James M. Wall, senior contributing editor of Christian Century, the house organ for mainline Protestantism in the United States, has returned to a common theme in his writings – the supposed reasonableness and desire for peace on the part of terrorist movements explicitly calling for Israel’s destruction. Previously, Wall downplayed the PLO’s hateful rhetoric toward Israel. Now Wall is working to gain acceptance for Hamas, which he recently described, along with Hezbollah, as a “Muslim non-governmental group.”
Wall’s ongoing habit of covering hateful rhetoric with a gloss of benign innocence is readily apparent in his Nov. 26, 2006 column titled “Give hudna a chance.” In this piece, Wall condemns the Bush Administration, Israel and the international community for isolating Hamas after it won control of the Palestinian Authority in January.
Like a bunch of bankers foreclosing on farms during the Great Depression, the quartet and Israel cut off funds to the new government. This is not the way a democracy is supposed to work.
Wall suggests that Israel, the United States and the international community have an obligation to financially support the Palestinian Authority regardless of the aims of those who controls it, and goes so far as to absurdly state that Hamas is like the the innocent and hapless refugees from the Dust Bowl rather than a group that has proudly admitted to murdering Israeli civilians in the pursuit of Israel’s destruction.

■ Requirement ■
Carry on the commentary about James M. Wall's column on Hamas, beginning right after its last sentence.

■ Material shown ■
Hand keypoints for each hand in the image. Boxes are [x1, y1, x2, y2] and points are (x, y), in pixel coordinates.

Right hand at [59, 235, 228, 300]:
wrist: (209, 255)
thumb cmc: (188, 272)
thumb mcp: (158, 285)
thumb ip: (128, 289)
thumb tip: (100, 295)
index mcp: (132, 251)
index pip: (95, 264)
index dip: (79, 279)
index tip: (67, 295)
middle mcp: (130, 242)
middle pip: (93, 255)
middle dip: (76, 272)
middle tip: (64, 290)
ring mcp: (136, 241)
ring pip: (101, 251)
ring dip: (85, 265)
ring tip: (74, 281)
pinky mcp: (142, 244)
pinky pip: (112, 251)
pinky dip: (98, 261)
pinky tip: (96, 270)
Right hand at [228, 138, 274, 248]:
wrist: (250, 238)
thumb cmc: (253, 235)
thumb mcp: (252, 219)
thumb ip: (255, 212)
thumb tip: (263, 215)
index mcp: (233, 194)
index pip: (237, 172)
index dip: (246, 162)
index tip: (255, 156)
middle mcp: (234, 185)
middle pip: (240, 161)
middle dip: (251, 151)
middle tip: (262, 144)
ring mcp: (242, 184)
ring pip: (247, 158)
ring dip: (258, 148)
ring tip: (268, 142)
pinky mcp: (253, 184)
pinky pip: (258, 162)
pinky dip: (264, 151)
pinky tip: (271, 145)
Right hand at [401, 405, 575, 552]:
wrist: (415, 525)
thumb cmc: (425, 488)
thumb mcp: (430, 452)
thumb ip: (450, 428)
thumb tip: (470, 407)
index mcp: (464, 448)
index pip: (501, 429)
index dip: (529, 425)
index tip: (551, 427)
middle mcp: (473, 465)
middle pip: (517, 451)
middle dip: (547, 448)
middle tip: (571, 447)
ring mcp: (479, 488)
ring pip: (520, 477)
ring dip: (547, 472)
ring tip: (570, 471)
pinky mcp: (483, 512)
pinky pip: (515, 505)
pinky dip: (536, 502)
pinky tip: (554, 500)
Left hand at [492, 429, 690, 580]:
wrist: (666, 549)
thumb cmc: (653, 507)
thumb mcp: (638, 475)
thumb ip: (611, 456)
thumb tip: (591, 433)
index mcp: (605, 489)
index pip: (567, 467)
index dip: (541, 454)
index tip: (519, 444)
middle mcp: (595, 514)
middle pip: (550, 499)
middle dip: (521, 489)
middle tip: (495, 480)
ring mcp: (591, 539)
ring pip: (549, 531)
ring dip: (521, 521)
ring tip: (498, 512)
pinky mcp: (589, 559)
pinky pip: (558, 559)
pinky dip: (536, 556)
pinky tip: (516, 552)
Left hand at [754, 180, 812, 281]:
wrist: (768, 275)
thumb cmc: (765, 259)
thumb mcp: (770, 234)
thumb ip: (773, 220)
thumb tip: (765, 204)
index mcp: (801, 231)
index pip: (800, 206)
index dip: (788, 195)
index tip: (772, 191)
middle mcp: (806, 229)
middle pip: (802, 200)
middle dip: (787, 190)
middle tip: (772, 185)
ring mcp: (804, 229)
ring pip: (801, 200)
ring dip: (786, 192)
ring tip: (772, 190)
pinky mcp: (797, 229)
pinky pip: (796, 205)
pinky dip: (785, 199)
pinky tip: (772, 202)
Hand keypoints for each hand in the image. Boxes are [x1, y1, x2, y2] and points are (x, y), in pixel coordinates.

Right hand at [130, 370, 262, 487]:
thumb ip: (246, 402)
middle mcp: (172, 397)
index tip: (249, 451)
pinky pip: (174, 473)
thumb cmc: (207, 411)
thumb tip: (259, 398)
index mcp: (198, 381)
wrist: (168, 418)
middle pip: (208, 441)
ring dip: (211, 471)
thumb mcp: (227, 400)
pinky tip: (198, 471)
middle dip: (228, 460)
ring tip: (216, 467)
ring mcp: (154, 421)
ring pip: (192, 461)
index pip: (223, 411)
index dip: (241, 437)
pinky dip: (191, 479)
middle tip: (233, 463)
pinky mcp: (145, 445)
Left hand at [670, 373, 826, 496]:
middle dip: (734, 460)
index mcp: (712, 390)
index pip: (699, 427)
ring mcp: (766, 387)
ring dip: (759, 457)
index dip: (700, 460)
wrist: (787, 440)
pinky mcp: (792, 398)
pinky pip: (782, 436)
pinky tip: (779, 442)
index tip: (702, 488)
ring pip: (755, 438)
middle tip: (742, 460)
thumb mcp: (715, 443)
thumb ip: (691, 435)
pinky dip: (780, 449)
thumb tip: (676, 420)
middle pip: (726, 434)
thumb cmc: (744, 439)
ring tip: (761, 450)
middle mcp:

■ Exercise answer ■
Wall also encourages the Bush Administration and Israel to respond to a proposal for a “long-term truce” or hudna recently put forth by Hamas. Quoting a New York Times column by Ahmed Yousef, a senior advisor to Palestine Prime Minister Ismail Haniya, Wall characterizes the hudna as a “legitimate and binding contract” that “extends beyond the Western concept of a cease-fire and obliges the parties to use the period to seek a permanent, nonviolent resolution to their differences.”
Wall adds:
A concept that is derived from the Qur’an, writes Yousef, would be honored by Hamas as far preferable to military conflict because “war dehumanizes the enemy and makes it easier to kill,” while a hudna “affords the opportunity to humanize one’s opponents and understand their position with the goal of resolving the intertribal or international dispute.”
Will the U.S. and Israel listen? Or will they ignore the offer and press for a Palestinian civil war as the next step on the road to Syriana?
This passage is emblematic of Wall’s tendency to portray the intentions of rejectionist groups in the Middle East in the most in a benign manner while ignoring or downplaying facts that suggest patently hostile intentions toward Israel.
The evidence of Hamas’s enmity toward Israel is overwhelming. For example, in February – just after the group took control of the Palestinian Authority – Hamas posted a video on its website in which a suicide bomber expressed a desire to drink Jewish blood. “We are a nation that drinks blood, and we know that there is no blood better than the blood of Jews,” the bomber stated.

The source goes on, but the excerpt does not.